Politics rather than patience is often at the core of the Middle East’s high turnover of national soccer coaches. In a soccer-crazy world of authoritarian regimes, football offers one of society’s few release valves. With soccer associations largely controlled by those regimes, soccer often serves as a barometer for the stock of regimes who as events in Tunisia show already have low credibility. Government control aims to prevent soccer from providing an alternative space for anti-government protest.
“If the gulf between the East and the West, the North and South in Asia has to be bridged, it is important for federations here to disband their hire and fire policies and adopt a more patient approach, one that looks into the future and considers the long-term goals of each nation,” says soccer writer Duane Fonseca in a commentary in Sport 360.
The Arab world’s short term results-oriented approach to soccer undermines the ability of national teams to develop a successful style of their own that works and produces a degree of pressure and uncertainty among coaches and players that is bound to result in failure.
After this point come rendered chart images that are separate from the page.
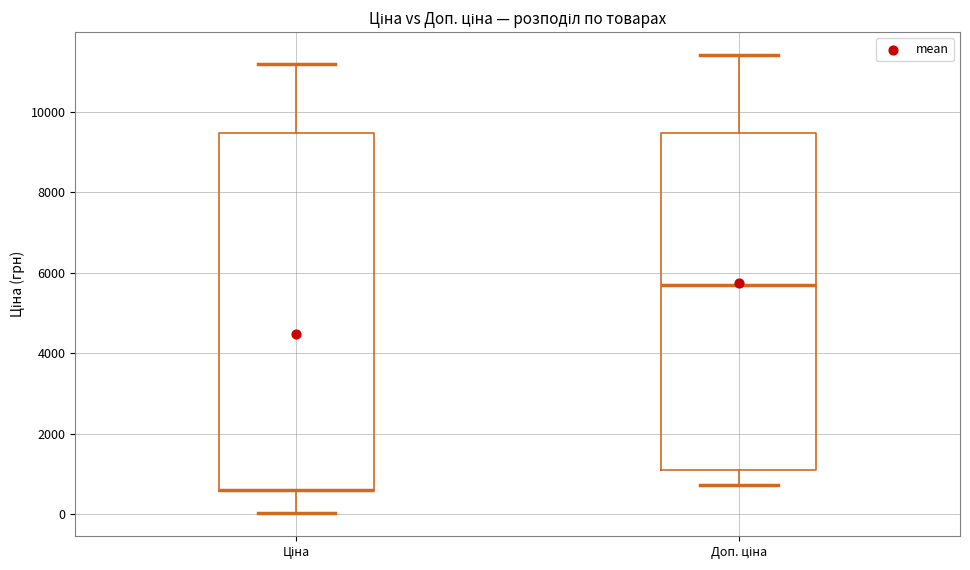

Reading left to right, read every box against the y-axis: the position of its median line, the range the box covers, and the ends of its whiskers. The values are not printed on the chart, so give them approximately, as read against the axis.

Ціна: median 600 (drawn on the box's lower edge), box 600 to 9400, whiskers 0 to 11200
Доп. ціна: median 5800, box 1000 to 9400, whiskers 800 to 11400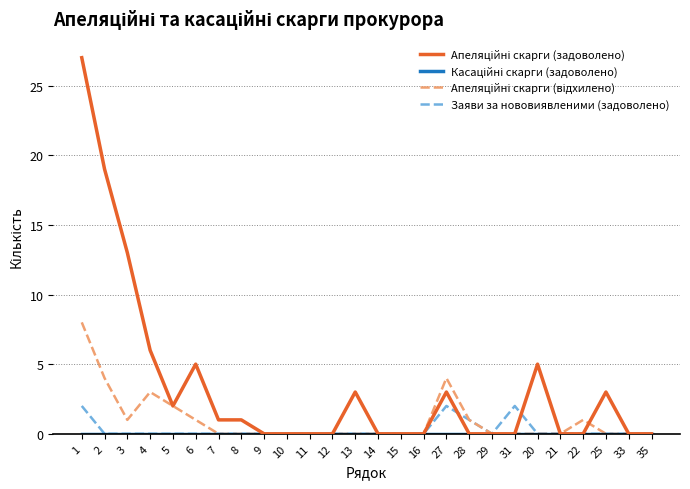

True or false: Заяви за нововиявленими (задоволено) has a value of 1 at 3.

False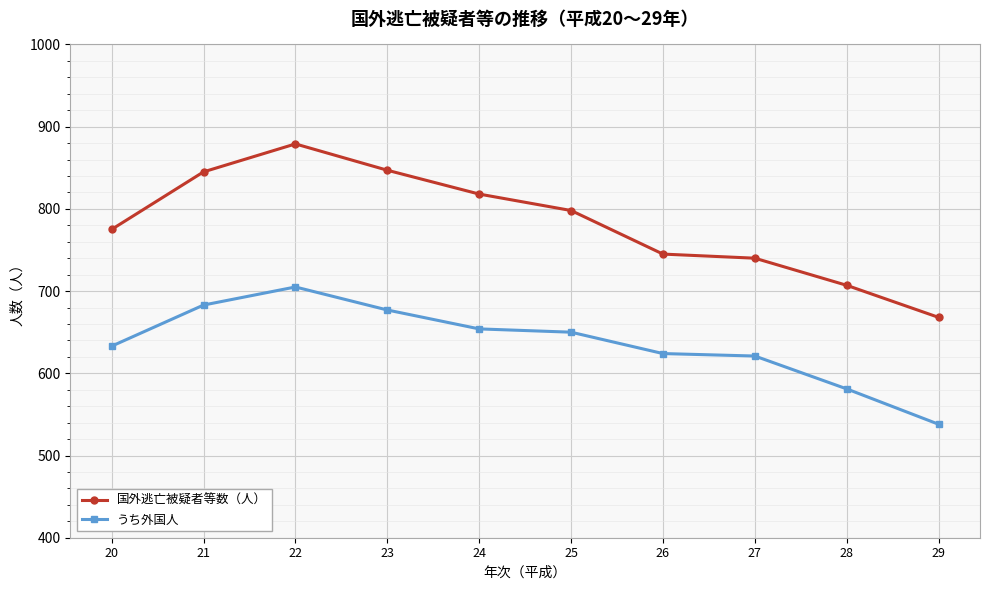

True or false: 国外逃亡被疑者等数（人） and うち外国人 cross at least once.

False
That trend is likely to be reconfirmed in the coming months as loosing Asia Cup Arab teams decide the fate of their coaches. The Slovenian coach Srecko Katanec of the national team of the UAE, which was a disappointment in Doha, is likely to be back on the job market by June when his contract is up for renewal.
“Football is a progression, you reap what you sow and sometimes patience is key,” Fonseca says. “When the (Asia Cup) final is played out on January 29, the side that lifts the trophy will demonstrate just that!”